The practical advice: buy references you would wear even if the investment thesis fails. This is the single most reliable heuristic for the watch investment market. If the piece has no personal value to you, the carry cost (insurance, service, potential depreciation) makes the risk-adjusted return harder to justify against alternatives.
Three variables to watch in 2026:
Rolex retail pricing decisions — Rolex has increased authorized dealer retail prices roughly 8–15% annually since 2020. Each retail price increase compresses the secondary premium percentage while raising the absolute secondary price floor.
Patek Philippe's 5726A Annual Calendar — quietly discontinued in 2024, potentially following the 5711 pattern of post-discontinuation appreciation. Early secondary market data suggests 40–60% premiums above retail already developing.
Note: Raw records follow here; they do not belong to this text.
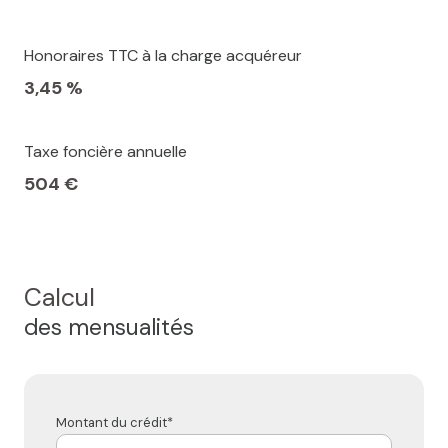
Honoraires TTC à la charge acquéreur
3,45 %
Taxe foncière annuelle
504 €
Calcul
des mensualités
Montant du crédit*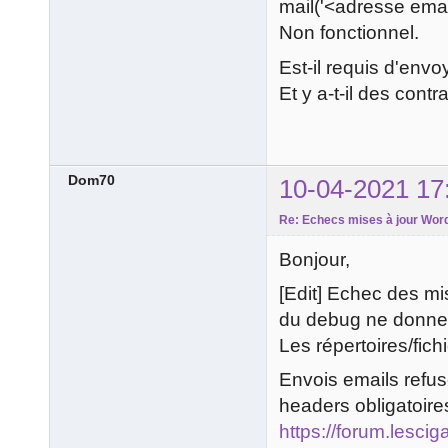
mail('<adresse emai
Non fonctionnel.
Est-il requis d'envo
Et y a-t-il des cont
Dom70
10-04-2021 17
Re: Echecs mises à jour Word
Bonjour,
[Edit] Echec des mis
du debug ne donne 
Les répertoires/fi
Envois emails refusé
headers obligatoire
https://forum.lescig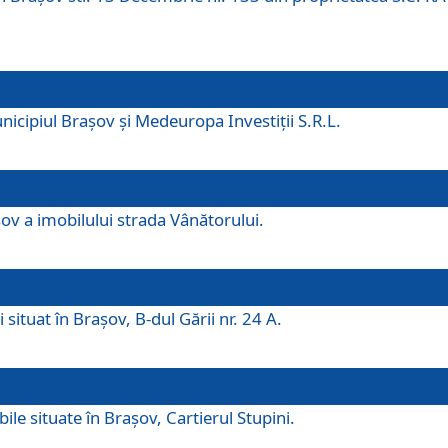
icipiul Brașov și Medeuropa Investiții S.R.L.
şov a imobilului strada Vânătorului.
 situat în Brașov, B-dul Gării nr. 24 A.
ile situate în Braşov, Cartierul Stupini.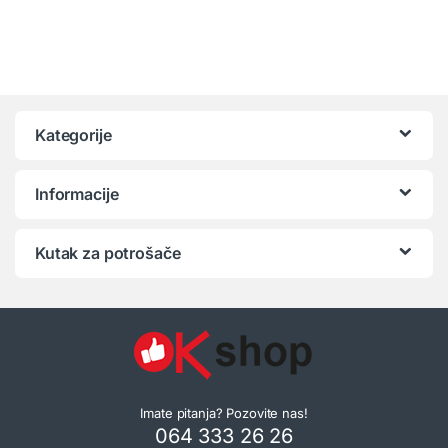
Kategorije
Informacije
Kutak za potrošače
Imate pitanja? Pozovite nas!
064 333 26 26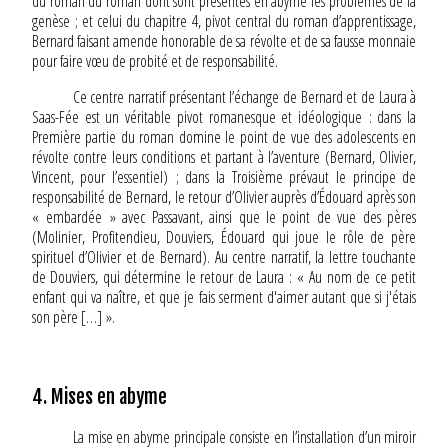
du roman du roman dont sont présentés en abyme les problèmes de la
genèse ; et celui du chapitre 4, pivot central du roman d’apprentissage,
Bernard faisant amende honorable de sa révolte et de sa fausse monnaie
pour faire vœu de probité et de responsabilité.
Ce centre narratif présentant l’échange de Bernard et de Laura à
Saas-Fée est un véritable pivot romanesque et idéologique : dans la
Première partie du roman domine le point de vue des adolescents en
révolte contre leurs conditions et partant à l’aventure (Bernard, Olivier,
Vincent, pour l’essentiel) ; dans la Troisième prévaut le principe de
responsabilité de Bernard, le retour d’Olivier auprès d’Édouard après son
« embardée » avec Passavant, ainsi que le point de vue des pères
(Molinier, Profitendieu, Douviers, Édouard qui joue le rôle de père
spirituel d’Olivier et de Bernard). Au centre narratif, la lettre touchante
de Douviers, qui détermine le retour de Laura : « Au nom de ce petit
enfant qui va naître, et que je fais serment d'aimer autant que si j'étais
son père […] ».
4. Mises en abyme
La mise en abyme principale consiste en l’installation d’un miroir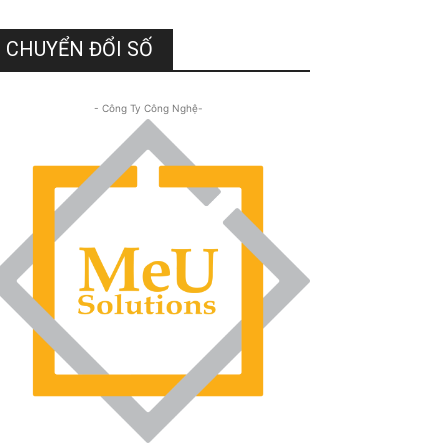
CHUYỂN ĐỔI SỐ
- Công Ty Công Nghệ-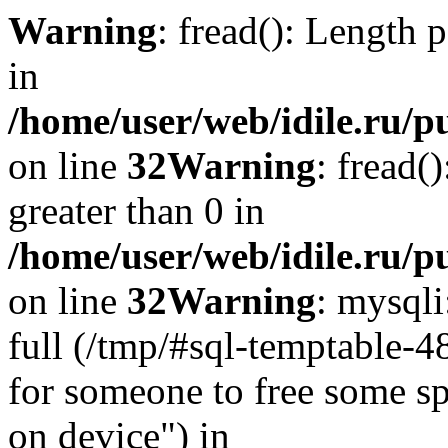
Warning
: fread(): Length 
in
/home/user/web/idile.ru/p
on line
32
Warning
: fread(
greater than 0 in
/home/user/web/idile.ru/p
on line
32
Warning
: mysql
full (/tmp/#sql-temptable-
for someone to free some spa
on device") in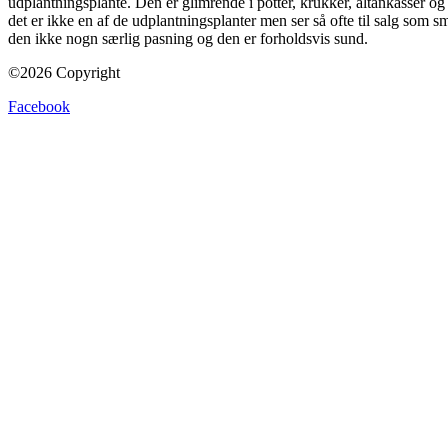
udplantningsplante. Den er glimrende i potter, krukker, altankasser og 
det er ikke en af de udplantningsplanter men ser så ofte til salg som 
den ikke nogn særlig pasning og den er forholdsvis sund.
©2026 Copyright
Facebook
Asian auction results — Phillips Hong Kong and Christie's HK watch sales in Q2 and Q4 of each year are leading indicators for Asian HNWI appetite. If top lots (Patek complicated, Rolex Paul Newman Daytona vintage) are achieving premiums above estimate, the market is strengthening.
The luxury watch market in 2026 is not the 2021–2022 frenzy. The speculation has been squeezed out. What remains is a genuine, liquidity-accessible secondary market for a specific set of references from three brands where rarity is structural, cultural demand from Asia is growing, and price history shows sustained appreciation over 10–20 year holding periods.
This is not the stock market. It is not gold. It is a different kind of asset — tangible, portable, culturally legible, and with documented price discovery. For the EM HNWI building a portfolio that includes hard assets, the right watch in the right reference at the right price is a defensible allocation. The homework required is specific: know the reference, know the market, know your exit.